Senior biological sciences and German major Emma Kuester researched the history of the largest elm tree on record in Illinois that has its roots on the SIUE campus.
The hope, according to Kuester, is to display SIUE’s section of the tree in Science Building West in the future. The current display, which is in Science Building West, features photo illustrations of the tree, along with facts and photographs Kuester discovered this semester. Two other sections of the tree are located at the Illinois State Museum and the Madison County Historical Museum.
“We have the slab, and it was in the fourth floor of the biology department. They moved it whenever they were remodeling the [old science] building, and they want to do something with it,” Kuester said, “but in order to do something with it, they need to know more about it.”
Biological sciences professor Elizabeth Esselman hired Kuester as her Undergraduate Research and Creative Activities (URCA) student for the project. Kuester took Esselman’s plants anatomy class, after which Esselman said she thought Kuester “would be good” for the project.
Kuester studied old newspaper articles and files from the Madison County History Museum in addition to viewing the two other slabs with Esselman and SIUE librarian Matthew Paris.

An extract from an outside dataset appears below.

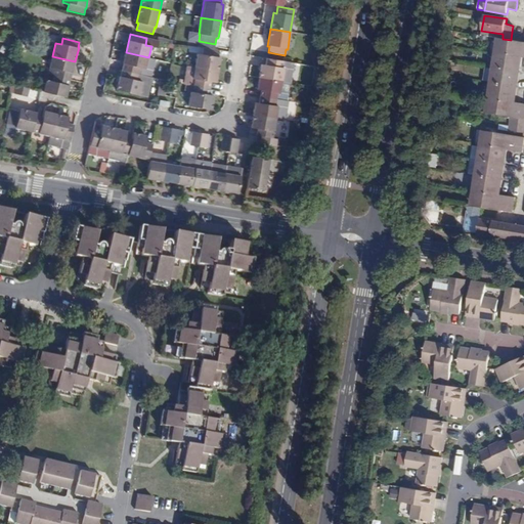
[(523,42),(511,40),(503,39),(499,54),(518,56),(523,57),(523,42)]
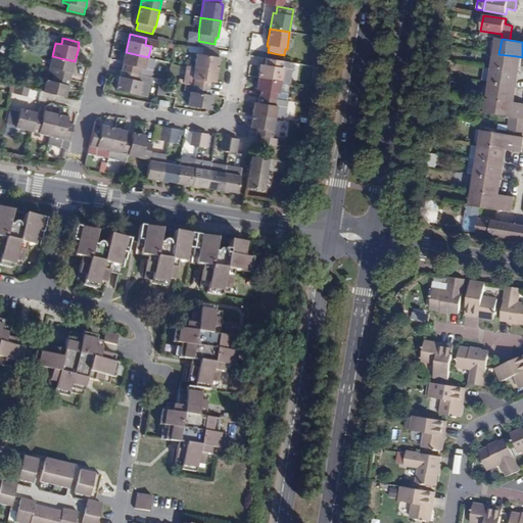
[(194,67),(218,72),(220,57),(218,57),(220,51),(202,48),(201,54),(196,54),(194,67)]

“We all went up to the Illinois State Museum to look at their slab and how they displayed it,” Kuester said, “and what we could do, and how we could incorporate how they used the information into our presentation of it, but they [focused more on] invasive species… and didn’t actually focus on the history of the tree, which considering it was local and on SIUE property, we wanted to make sure we focused on that local history behind it.”

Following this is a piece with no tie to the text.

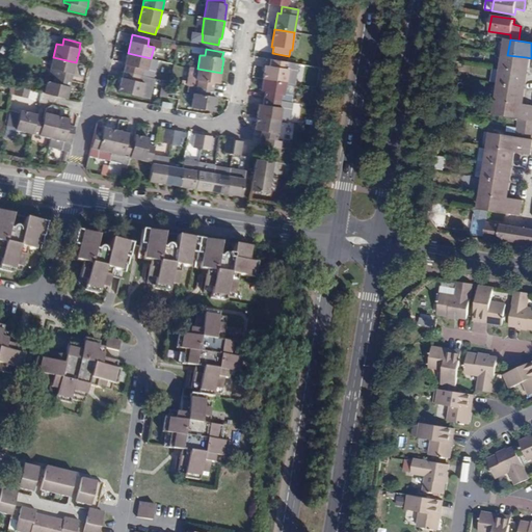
[(151,58),(128,53),(123,71),(140,75),(142,70),(148,71),(151,58)]
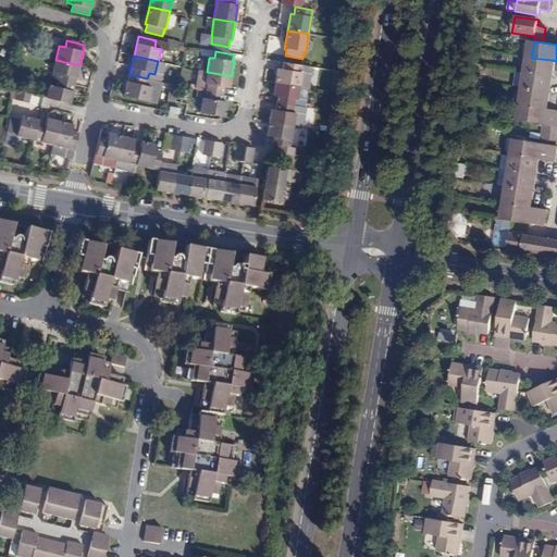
[(551,60),(531,58),(527,57),(523,72),(547,76),(551,60)]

In her research, Kuester said she did not find much about the history of the tree itself, but rather local myths about the tree.
“The way [elm trees] grow is they grow in a very vase-like structure so they have a huge canopy, and this one was like [a] 124-feet dimension of the canopy, and so it was really shady,” Kuester said. “One of the myths was that 100 Indians used to hide in the boughs.”
Kuester’s favorite part of the project was viewing the different tree trunk displays.
“It was interesting to see that aspect of it, and there were bullets in the tree trunk that they took out and it was interesting being able to debunk the myth and/or add to it because our particular slab only has nails in it,” Kuester said.
Another myth, according to Kuester, came from a “very artfully written piece” explaining how an Indian chief gave his life for the tree. She also discovered that Girls Scouts tried to save the tree in the ’60s, along with the Madison County History Society trying – unsuccessfully – to get the tree recognition as a national landmark.
“There wasn’t enough reason to make that tree a landmark,” Kuester said, “and also that it was going to die soon because shortly after those discussions – about a year after, two years after those letters were sent to each other – the tree was considered too infected to keep standing, which is why they cut it down.”
The tree, according to Esselman, was on the campus in the early ’60s near Stadium Drive and Polk Road and was cut down because it had Dutch elm disease (DED), a non-native disease initiated by the elm bark beetle.
When Dutch elm disease came to the U.S., Esselman said it “wiped a whole bunch of [elm trees] out.” Other trees have been affected by ash borer and Chestnut Blight, and Esselman said Dutch elm disease was “one of the first big losses of tree.”
The tree, according to Esselman, tells people about “losses of our native trees to these exotic pests that are coming in and wrecking and killing these trees.”